* [Written request]:
Please rewrite each row below, putting "Item" in place of "Example" wherever it occurs and leaving everything else unchanged.

_ _ _ _ _

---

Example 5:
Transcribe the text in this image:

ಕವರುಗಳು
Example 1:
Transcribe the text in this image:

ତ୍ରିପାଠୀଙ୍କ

_ _ _ _ _

* [Exercise solution]:
---

Item 5:
Transcribe the text in this image:

ಕವರುಗಳು
Item 1:
Transcribe the text in this image:

ତ୍ରିପାଠୀଙ୍କ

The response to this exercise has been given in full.